Maybe I'll try bargaining next time we go to the hospital, if that is actually a valid possibility. In the "Nonprofit Profitmakers" section there are a few paragraphs about medical billing advocates who help patients negotiate with hospitals to lower bills, and the writer also quotes a couple of people from the medical field who say that the "chargemaster" (a list of prices each hospital has for tests, equipment, and treatments) lists prices not normally paid by most patients (but the writer brings up several cases where in fact patients did have to pay those high prices that vary from hospital to hospital). It sounds like it may be difficult but a possibility to combat ridiculous pricing by arguing against that list, if you could ask about it, especially after reading this article and realizing the real costs of supplies versus what we are charged on the bill. The comments by some of the people he talked to in the medical field were also pretty shocking in some cases.
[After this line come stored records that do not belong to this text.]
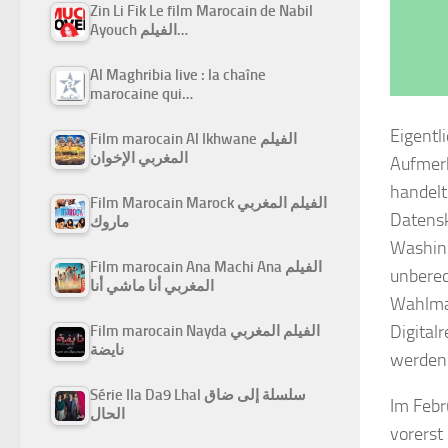
Zin Li Fik Le film Marocain de Nabil
Ayouch الفيلم…
Al Maghribia live : la chaîne
marocaine qui…
Eigentl
Film marocain Al Ikhwane الفيلم
المغربي الإخوان
Aufmerk
handelt
Film Marocain Marock الفيلم المغربي
Datensk
ماروك
Washing
Film marocain Ana Machi Ana الفيلم
unberec
المغربي أنا ماشي أنا
Wahlman
Digital
Film marocain Nayda الفيلم المغربي
نايضة
werden 
Série Ila Da9 Lhal سلسلة إلى ضاق
Im Febr
الحال
vorerst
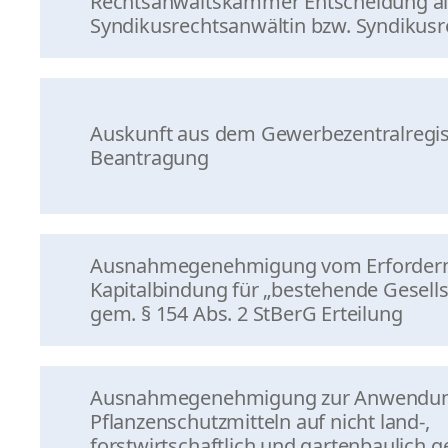
Rechtsanwaltskammer Entscheidung al
Syndikusrechtsanwältin bzw. Syndikus
Auskunft aus dem Gewerbezentralregis
Beantragung
Ausnahmegenehmigung vom Erfordern
Kapitalbindung für „bestehende Gesell
gem. § 154 Abs. 2 StBerG Erteilung
Ausnahmegenehmigung zur Anwendun
Pflanzenschutzmitteln auf nicht land-,
forstwirtschaftlich und gartenbaulich 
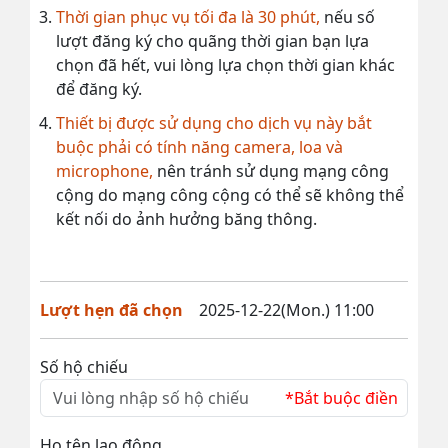
Thời gian phục vụ tối đa là 30 phút,
nếu số
lượt đăng ký cho quãng thời gian bạn lựa
chọn đã hết, vui lòng lựa chọn thời gian khác
để đăng ký.
Thiết bị được sử dụng cho dịch vụ này bắt
buộc phải có tính năng camera, loa và
microphone,
nên tránh sử dụng mạng công
cộng do mạng công cộng có thể sẽ không thể
kết nối do ảnh hưởng băng thông.
Lượt hẹn đã chọn
2025-12-22(Mon.) 11:00
Số hộ chiếu
*Bắt buộc điền
Họ tên lao động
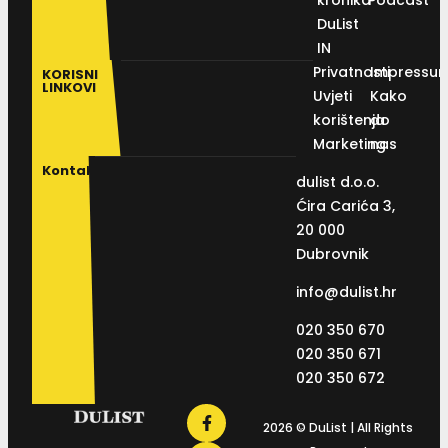
DuList
IN
Privatnosti
Impressu
KORISNI
LINKOVI
Uvjeti
Kako
korištenja
do
Marketing
nas
Kontakt
dulist d.o.o.
Ćira Carića 3,
20 000
Dubrovnik
info@dulist.hr
020 350 670
020 350 671
020 350 672
2026 © DuList | All Rights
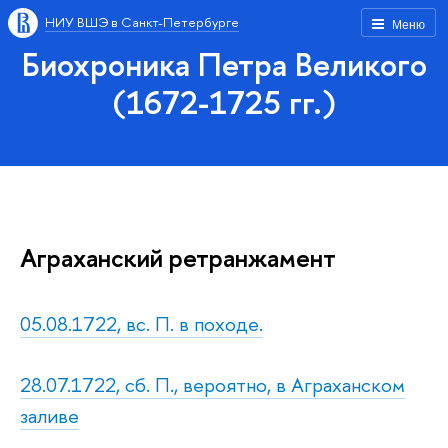
НИУ ВШЭ в Санкт-Петербурге
Меню
Биохроника Петра Великого
(1672-1725 гг.)
Аграханский ретранжамент
05.08.1722, вс. П. в походе.
28.07.1722, сб. П., вероятно, в Аграханском
заливе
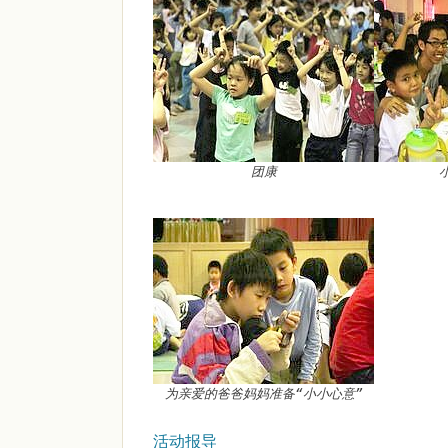
团康
为亲爱的爸爸妈妈准备“小小心意”
活动报导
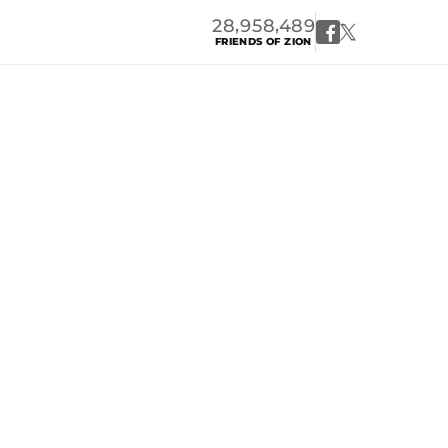
,
,
2
8
9
5
8
4
8
9
FRIENDS OF ZION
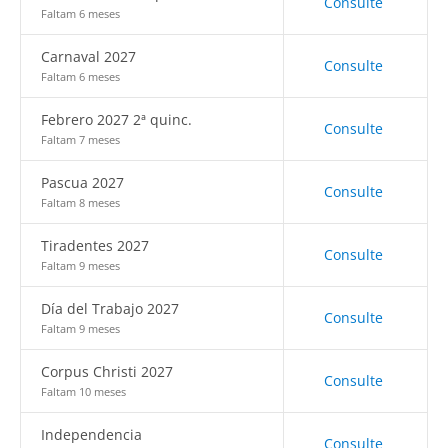
Consulte
Faltam 6 meses
Carnaval 2027
Consulte
Faltam 6 meses
Febrero 2027 2ª quinc.
Consulte
Faltam 7 meses
Pascua 2027
Consulte
Faltam 8 meses
Tiradentes 2027
Consulte
Faltam 9 meses
Día del Trabajo 2027
Consulte
Faltam 9 meses
Corpus Christi 2027
Consulte
Faltam 10 meses
Independencia
Consulte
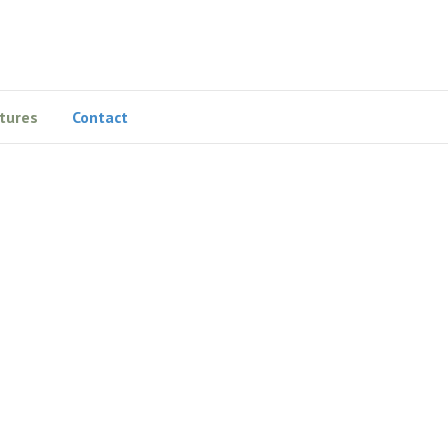
tures
Contact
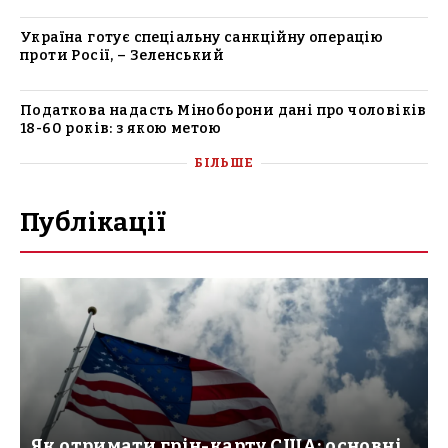
Україна готує спеціальну санкційну операцію
проти Росії, – Зеленський
Податкова надасть Міноборони дані про чоловіків
18-60 років: з якою метою
БІЛЬШЕ
Публікації
Як отримати грін-карту США: основні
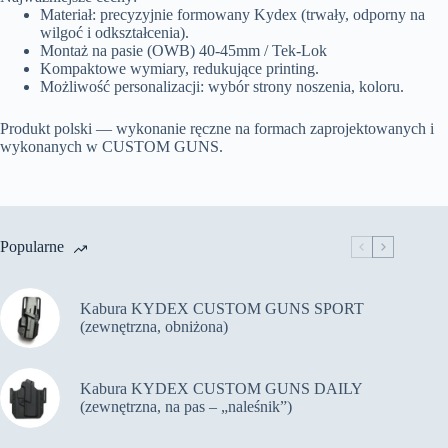
Materiał: precyzyjnie formowany Kydex (trwały, odporny na
wilgoć i odkształcenia).
Montaż na pasie (OWB) 40-45mm / Tek-Lok
Kompaktowe wymiary, redukujące printing.
Możliwość personalizacji: wybór strony noszenia, koloru.
Produkt polski — wykonanie ręczne na formach zaprojektowanych i
wykonanych w CUSTOM GUNS.
Popularne
Kabura KYDEX CUSTOM GUNS SPORT
(zewnętrzna, obniżona)
Kabura KYDEX CUSTOM GUNS DAILY
(zewnętrzna, na pas – „naleśnik”)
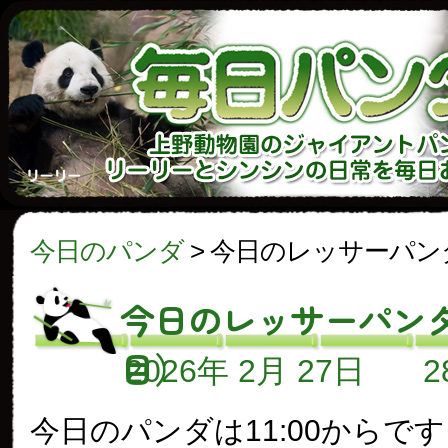
今日のパンダ
>
今日のレッサーパン
今日のレッサーパンダ
目）
2026年 2月 27日
今日のパンダは11:00からで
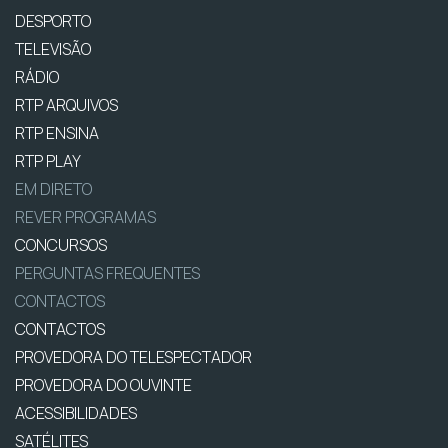
DESPORTO
TELEVISÃO
RÁDIO
RTP ARQUIVOS
RTP ENSINA
RTP PLAY
EM DIRETO
REVER PROGRAMAS
CONCURSOS
PERGUNTAS FREQUENTES
CONTACTOS
CONTACTOS
PROVEDORA DO TELESPECTADOR
PROVEDORA DO OUVINTE
ACESSIBILIDADES
SATÉLITES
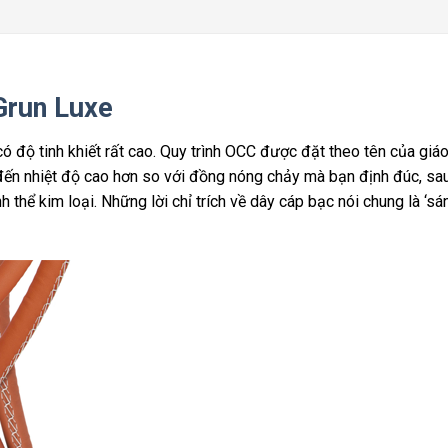
Grun Luxe
ó độ tinh khiết rất cao. Quy trình OCC được đặt theo tên của gi
đến nhiệt độ cao hơn so với đồng nóng chảy mà bạn định đúc, sau
 thể kim loại. Những lời chỉ trích về dây cáp bạc nói chung là ‘sán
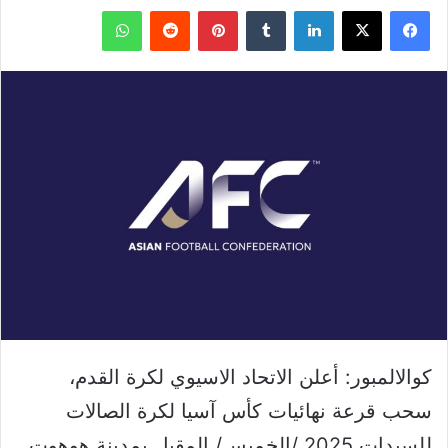
فيسبوك
‫X
لينكدإن
بينتيريست
واتساب
كوالالمبور: أعلن الاتحاد الاسيوي لكرة القدم،
سحب قرعة نهائيات كأس آسيا لكرة الصالات
للسيدات 2025 /الخميس/ المقبل بمدينة هوهوت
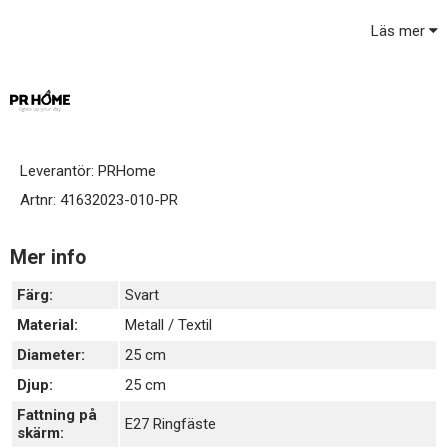
Lampfotens höjd är 32cm, skärm diameter 25cm och höjd 18cm.
Läs mer
Totalhöjd 46cm.
Plastkabel 170cm med strömbrytare.
E27 sockel. Ledad lamphållare. Max 40W.
Ljuskälla ingår ej, köps separat
Leverantör:
PRHome
Artnr:
41632023-010-PR
Mer info
Färg:
Svart
Material:
Metall / Textil
Diameter:
25 cm
Djup:
25 cm
Fattning på
E27 Ringfäste
skärm:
I have read almost all the article (skimmed a bit in the middle, but looked over the end where he gives solutions as to what we must to do fix this and planning to look over it some more in the future) and I really do think it is worth reading and considering. Maybe some people will say he skews the facts a little - I don't know, I'm not in the medical field, but it's not hard for me to believe that he paints a fairly just picture of what it is really like, from nothing else than experiences in my own life and that of others that show that medical costs are unfathomable in most cases - to the point that some people would rather suffer mild (or major) discomfort than take a chance trying to pay the costs of fixing the problem. It scares me to think that even our own very small-in-comparison bills seemed costly, but looking at the examples this article cites, I can't even imagine having a serious medical issue to deal with.